Scrap UTC 14-19 model, says former schools minister in latest damning report

A former schools minister has called for the admission age at university technical colleges to change to 16, after damning new research faulted their academic progress and ability to recruit and retain learners.

The latest report from the Education Policy Institute has laid bare the major issues at the 14-19 providers, including high drop-out rates and severely low Ofsted grades.

It follows years of FE Week investigations into the troubled UTCs, including  dramatic drops in learners, providers dropping the brand and being  forced to hand back money because of low pupil numbers, plans to switch to recruiting from age 13 and even UTC architect Michael Gove admitting the programme had failed

David Laws, who was schools minister when the institutions began rolling out under both Mr Gove and Nicky Morgan between 2012 and 2015, is now executive chairman of the EPI and said the government should stop funding new UTCs until a review is undertaken into how best to deliver a “sustainable and effective” programme.

However, Lord Baker, head of the Baker Dearing Trust which supports the small, technical-focused institutions, said UTCs should not be compared to a “normal” school and insisted many were “oversubscribed”.

Since 2011, the Department for Education has allocated almost £330 million of capital spending to the UTC programme. In this time, 59 UTCs have been established, although eight of these have since closed and one converted to an academy. Another, UTC@Harbourside, will close in August 2019.

UTCs have struggled with falling student numbers, with the Institute for Public Policy Research reporting that 13 failed to fill half or more of their Year 10 places in 2015-16, with 39 per cent of all Year 10 places at UTCs remaining vacant that year. In 2018, 20 open UTCs had fewer students than in the previous year.

“The reality is England has a pre- and post-16 system,” the report said. “This means that admission at age 14 is not the norm and has failed to convince enough students, parents, carers and schools of its benefits, and there is no evidence that participation in UTCs at age 14 is likely to rise significantly without more fundamental changes to the education system.”

It noted that over half of UTC students do not continue from key stage four into key stage five in the same institution, and criticised the “overall poor performance” in academic qualifications at the institutions.

Although 40 per cent of students in secondary schools enter all the components for the English baccalaureate (English, maths, sciences, geography or history and a language), just under 15 per cent of learners in UTCs do. Twenty-four per cent of secondary school pupils will achieve all components including a grade four in English and maths, but just 3.8 per cent in UTCs will.

On average, students at UTCs leave with a whole grade lower in academic qualifications than those in other institutions, according to the report.

However, UTCs do well in technical and vocational qualifications. Those studying level three technical qualifications achieve higher grades than learners elsewhere, but they are also more likely to drop out with a retention rate of 79 per cent rather than over 90 per cent.

Learners at UTCs also do “substantially better than average” at progress in maths and English GCSE retakes.

Twenty per cent of UTC learners take up apprenticeships, compared to just seven per cent of all level three students.
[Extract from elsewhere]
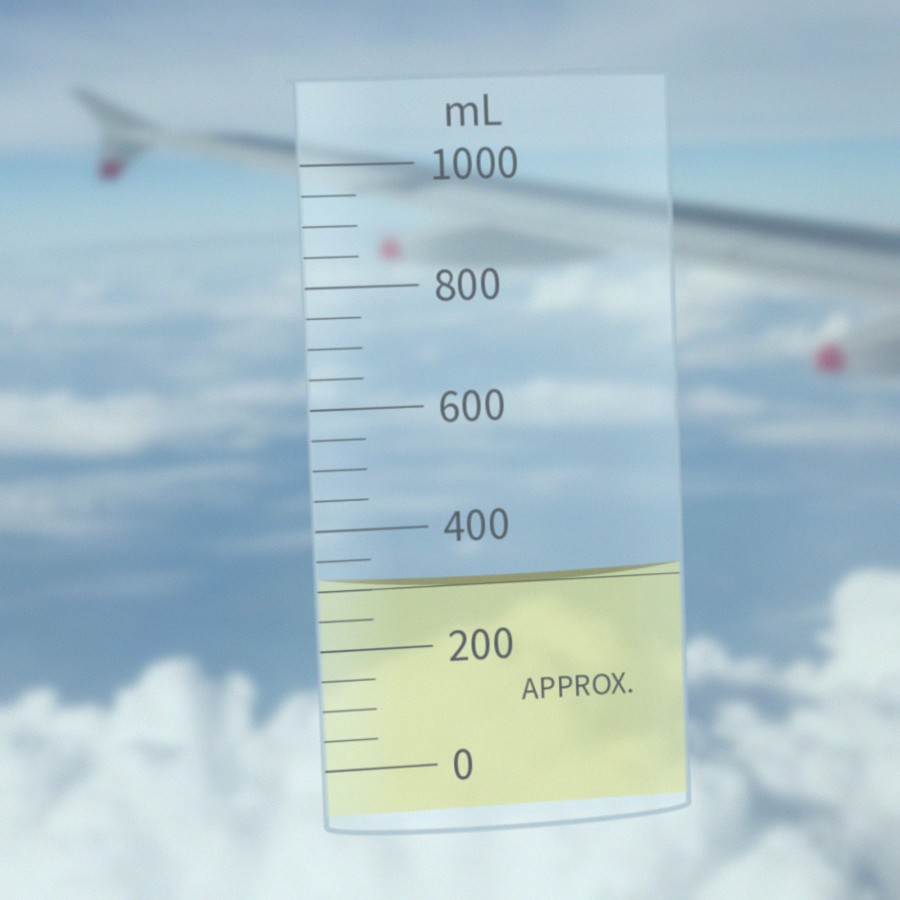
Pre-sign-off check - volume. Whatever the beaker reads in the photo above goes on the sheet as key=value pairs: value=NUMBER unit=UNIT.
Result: value=300 unit=mL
This suggests that the close links with employers “benefit” both students and employers, according to the report.

Over half of UTCs inspected by Ofsted are rated ‘inadequate’ or ‘requires improvement’, compared to less than a quarter of all institutions. Four per cent are ‘outstanding’, compared to 22 per cent of all institutions.

Mr Laws said the “poor performance” of UTCs is “about the quality of learning and the engagement of students.

“The government should not fund further UTC expansion until a review is undertaken and steps are put in place to deliver a sustainable and effective programme.”

However, Lord Baker said UTCs have a “challenging” intake, and “Baker Dearing is proud that UTCs transform their students’ life chances.”

Julian Gravatt, deputy chief executive of the Association of Colleges, urged caution at the EPI’s recommendations, describing the 16-to-18 sector as “already a chaotic and underfunded market”.

Geoff Barton, general secretary of the Association of School and College Leaders, said it was “worth examining” changing the admissions age.

“But it might have been a lot easier at the outset simply to have provided additional funding and places in further education colleges which already run very successful technical education programmes,” he added.

A Department for Education spokesperson said: “We have a diverse education system and University Technical Colleges are an important part of that, with the best providers teaching people the skills and knowledge that will help them secure good jobs in specialist technical sectors.”